Seçimler yaklaştıkça ‘Kaybediyoruz’ endişesi baskı yaratıyor iktidar partisinin üzerinde.
Telaşla Cumhur İttifakı’nı büyütmeye çalışıyorlar. Şu anda altı parti ittifaka dahil. Daha da büyüyebilir bu rakam. Partiler arası uyum, ortak projeler ve ortak bir gelecek vizyonu yok.
AKP’nin sorunu, 21 yıllık iktidarında işbirliği yapıp da kavgalı ayrılmadığı bir kesimin kalmaması. Şimdilerde AKP büyük ittifaklar kurabilen, toplumun geniş kesimlerine ve özellikle de merkezine hitap edebilen bir parti değil. O yüzden marjinal partilerden medet umuyorlar. Cumhur İttifakı’na Hüda-Par ve Yeniden Refah gibi partilerin katılması, AKP’nin ittifak havuzunun boşaldığını gösteriyor.
Hüda-Par’ın ittifakıyla son yıllarda en çok o kaybettiği Kürtlere yeniden ulaşmak istiyor AKP. Anlaşılır bir kaygı ve hedef; çünkü, bir dönem Kürt seçmenlerin neredeyse yarısının oyunu alan bir AKP yok artık. MHP ile işbirliği, güvenlikçi politikalar ve tabii ki ekonomik kriz, Kürtleri AKP’den uzaklaştırdı. Sorun şu ki Hüda-Par bırakın Kürt seçmenin genelini, ‘dindar Kürtler’i bile temsil etmiyor. Bölgede alacağı 100 bin oyla AKP’ye belki fazladan bir milletvekili kazandırabilir Hüda-Par, ama böylesine marjinal bir partinin merkez-sağ Türk seçmenlerin bir kısmını AKP’den uzaklaştırması da mümkün.
Yeniden Refah’ı ittifaka katmak da iktidar için olumlu ve olumsuz sonuçlar içeriyor. YRP cumhurbaşkanlığı seçiminde Cumhur İttifakı’na birkaç puan kazandırabilir. Ancak, partinin marjinal talepleri, özellikle kadınların yasal güvencelerini hedefleyen talepleri, AKP’de rahatsızlık da yaratıyor.
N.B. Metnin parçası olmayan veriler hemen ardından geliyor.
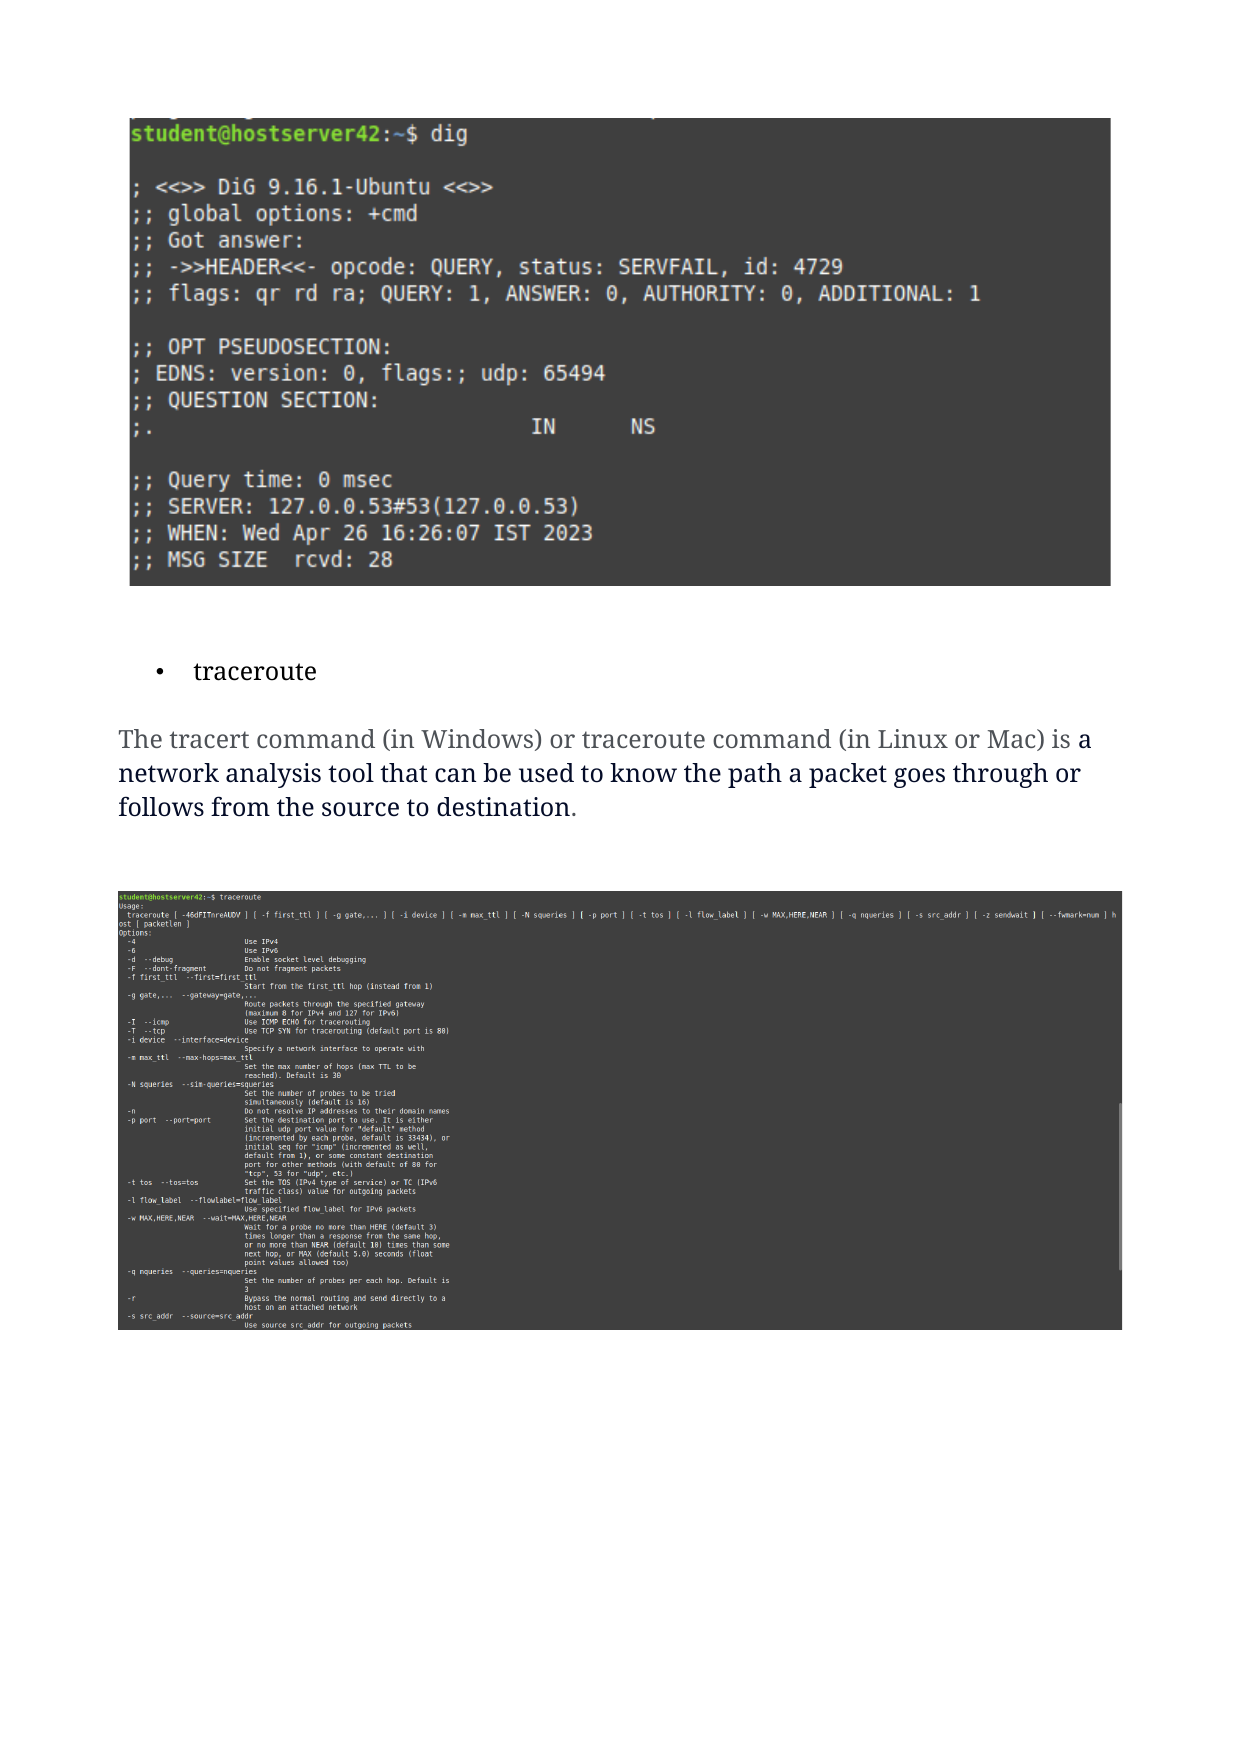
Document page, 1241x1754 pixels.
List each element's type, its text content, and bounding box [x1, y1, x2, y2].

list traceroute [156, 653, 1122, 687]
picture [129, 118, 1111, 586]
picture [118, 891, 1123, 1330]
text The tracert command (in Windows) or traceroute command (in Linux or Mac) is a network analysis tool that can be used to know the path a packet goes through or follows from the source to destination. [118, 722, 1122, 824]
AKP’nin belki de hala en dinamik sosyal gücü olan dindar, eğitimli ve kentli kadınlar, kendi partilerinin elinden ‘kazanımlar’ının yitip gitmesine razı olmayacak. AKP’ye geçmiş dönemlerde seçim kazandıran kadınların, YRP’nin ‘muhafazakar’ taleplerine razı görünen bir parti için ne kadar gönülden ve aktif çalışacakları kuşkulu.
21 yıllık iktidarın yarattığı metal yorgunluk
Sonuç olarak, iktidar için zaman daralıyor. Siyasal trend de konjonktür de AKP’nin aleyhine. Trendi geri çevirecek zaman azaldı.
Yaz başlarında yakaladıkları yeni rüzgarın kendini hissettirmesi dört beş ay sürmüştü. Deprem sonrası yapılan araştırmalar, AKP’nin oylarında belirgin bir düşüş olduğunu gösteriyor. Bunun yeniden yükseliş trendine dönüşüp belirginleşmesi normal koşullarda aylar alacak bir süreç. İktidar partisinin ise o kadar zamanı yok. Seçimlere iki aydan kısa bir süre kalmışken zaman AKP’nin aleyhine işliyor.
Üstelik, muhalefetin yakaladığı yeni bir heyecan ve motivasyon dalgası var. Rüzgar, kırgınlıkları geride bırakan ve cumhurbaşkanlığı seçiminde ‘kazanacak ekip’ oluşturan Millet İttiakı’ndan yana esiyor.
Konjonktür de AKP’nin lehine değil. Enflasyon ve geçim sıkıntısı gibi toplumun oy tercihlerini etkileyen göstergeler olumsuz. Depremler ve son günlerde de sel felaketleri iktidarı tamamen ‘savuma’ hattında tutuyor. AKP, atak, gündem yaratıcı, umut verici bir görüntü vermekten çok uzak.
21 yıllık iktidarın yarattığı metal yorgunluk AKP’nin belini bükmüş, rüzgarını kesmiş görünüyor.